On our ascent, I remembered looking out the window at the shadows of the airplane and the clouds, seemingly dancing on the earth as they rushed over the surface of the uneven ground. As we began to descend, I looked again out the window. But this time, from a much higher vantage point, I saw the gentle glow of the earth, this radiant sphere, where the cerulean water meets the dark blue sky, separated by the reddish-orange glow of the evening sun moving behind the earth. And I felt small and I felt grateful.
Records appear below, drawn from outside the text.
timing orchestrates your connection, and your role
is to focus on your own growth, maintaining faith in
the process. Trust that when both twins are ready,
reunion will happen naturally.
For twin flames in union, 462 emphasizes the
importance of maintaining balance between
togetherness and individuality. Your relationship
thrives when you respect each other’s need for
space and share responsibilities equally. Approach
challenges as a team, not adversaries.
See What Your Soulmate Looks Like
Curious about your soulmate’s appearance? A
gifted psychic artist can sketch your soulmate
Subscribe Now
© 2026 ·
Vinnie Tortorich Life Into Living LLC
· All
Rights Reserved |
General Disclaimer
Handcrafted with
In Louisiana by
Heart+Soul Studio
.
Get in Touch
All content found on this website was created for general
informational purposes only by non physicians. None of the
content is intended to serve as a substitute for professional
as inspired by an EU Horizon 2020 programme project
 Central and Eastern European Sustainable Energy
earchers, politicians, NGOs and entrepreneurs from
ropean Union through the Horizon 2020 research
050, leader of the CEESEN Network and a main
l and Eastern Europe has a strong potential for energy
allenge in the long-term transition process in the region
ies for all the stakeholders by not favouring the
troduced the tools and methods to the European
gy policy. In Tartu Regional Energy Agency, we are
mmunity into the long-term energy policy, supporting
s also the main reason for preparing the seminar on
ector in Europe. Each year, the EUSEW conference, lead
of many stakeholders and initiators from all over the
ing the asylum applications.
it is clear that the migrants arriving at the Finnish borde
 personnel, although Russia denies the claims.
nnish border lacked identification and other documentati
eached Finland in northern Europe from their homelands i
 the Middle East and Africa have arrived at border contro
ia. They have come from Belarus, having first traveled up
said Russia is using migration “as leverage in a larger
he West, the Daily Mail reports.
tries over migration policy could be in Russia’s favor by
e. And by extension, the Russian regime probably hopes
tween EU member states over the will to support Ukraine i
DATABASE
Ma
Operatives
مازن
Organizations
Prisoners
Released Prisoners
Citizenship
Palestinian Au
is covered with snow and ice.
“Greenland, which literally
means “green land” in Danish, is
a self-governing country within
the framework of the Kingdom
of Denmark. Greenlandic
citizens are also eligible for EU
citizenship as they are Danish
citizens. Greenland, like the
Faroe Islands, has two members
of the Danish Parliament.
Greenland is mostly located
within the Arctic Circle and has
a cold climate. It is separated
Listen to the version for euphonium and piano performed by Eric Dluzniewski and Anatoly Sheludyakov.
Liquid Architecture
Program Notes:
Liquid Architecture was inspired by the work of Frank Gehry, whose work includes the Guggenheim Museum in Bilbao, Spain, the Dancing House in Prague, Czech Republic, and the Walt Disney Concert Hall in Los Angeles, among many others. I have heard his structures described as “liquid architecture,” and having experienced several of these buildings in person, I find this description to be both apt and stunningly beautiful. I love the image that this phrase evokes—that of a fixed structure taking on the physical properties of a liquid, like massive, molten droplets of metal melting into time—and I wanted to capture this same idea in music. In each movement, I have tried to create a vivid musical space that is slowly transformed into something very different from its original form, although, in some ways, it ends up returning to its original form, much in the same way that I think it is possible to imagine Gehry’s structures evolving in time. The first movement is entitled hard, and the second movement is entitled smooth.